参議院議員選挙の応援演説をしていた安倍晋三元首相が男に銃撃され、死亡した事件。
選挙期間中のテロ行為とも言える蛮行に対し、近鉄大和西大寺駅の近隣住民からは憤りや恐怖、さまざまな声があがった。
10日前に同じ場所で演説をしていた安倍元首相と「2ショット」を撮影したという中学生は、「許せない」と語気を強めた。

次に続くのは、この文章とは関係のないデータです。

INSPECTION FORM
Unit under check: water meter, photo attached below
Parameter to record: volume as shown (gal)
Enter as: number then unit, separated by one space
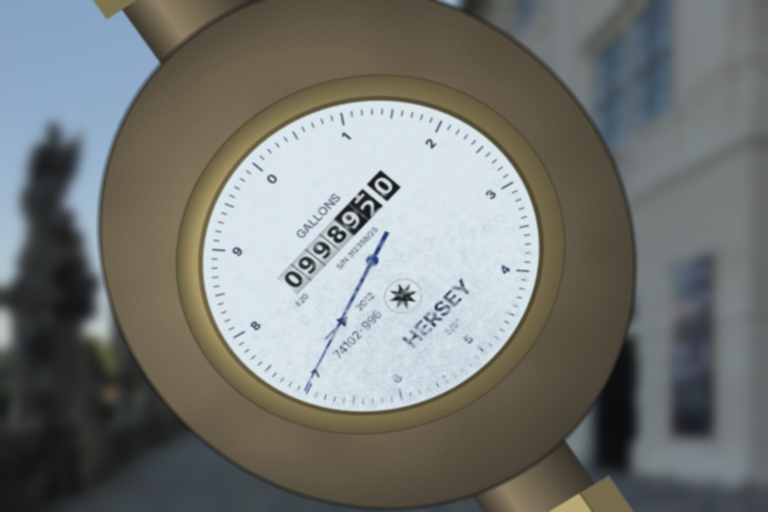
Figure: 998917.0 gal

事件の10日前の6月28日にも、安倍元首相は同じ場所で応援演説をしていた。近くに暮らす中学2年生の少年(13)は、その様子を見に行ったという。
「自分はユーチューブで国会答弁を見ているうちに、政治に興味が出てきた。安倍さんに会えるなんてなかなかないと思って聞きに行きました。話が上手で引き込まれて、最長の政権を保った安倍さんのすごさを感じました」
「帰り際、こんなチャンスはないと思って、安倍さんに駅で思い切って声をかけたんです。SP3、4人に囲まれていましたが、『写真撮ってください』と言ったら、すごい笑顔で『いいよ、撮ろう』と言ってくれました。大物議員なのに快く中学生の希望を叶えてくれて嬉しかった」
この日、2度目の訪問となった安倍元首相を襲った凶弾。少年は「安倍さんを襲撃した犯人はどういう意図で襲ったのかわかりませんが、本当に許せないと思います」と話した。
震える市長の姿も

一方、同じく近くに住む女性は、「バンバン!」という音を聞いて、外に出たという。現場についてしばらくすると、仲川げん奈良市長の姿があった。
市長は応援演説に参加しており、安倍元首相の近くに立っており、銃撃を間近で目撃したとみられる。
「手は震えていて、市長の目は赤くなっていた。私は市長を自分の息子のように思って。『怖かったね』と手と腰をさすってあげた。ありがとうございますと言っていました。こんなことが起きるなんて……」
演説を見ていたという別の女性は、「安倍さんの後ろからボンボン!と2発音がして倒れた」と当時の状況を語る。
「誰かが銀行からAEDを持ってきて、心臓マッサージをしていた。すぐに黄色いテープで封鎖され、誰も通れなくなった。緊張感が伝わって、とにかくドキドキが止まらなくなったので、すぐに帰りました。本当に怖い。暴力で何かをしようとすることは、絶対によくないと感じています」
「なんでこんなことを」

事件から約8時間が経過した現場では、報道陣があふれかえっていた。
花や飲み物が供えられ、スーツ姿の男性らが飲み物を置いたり、話を供えたりして手を合わせていた。
まだ事件当時の緊張感に包まれており、通行人らは「本当に安倍さん亡くなったんや」「なんでこんなことしたんだ」と話していた。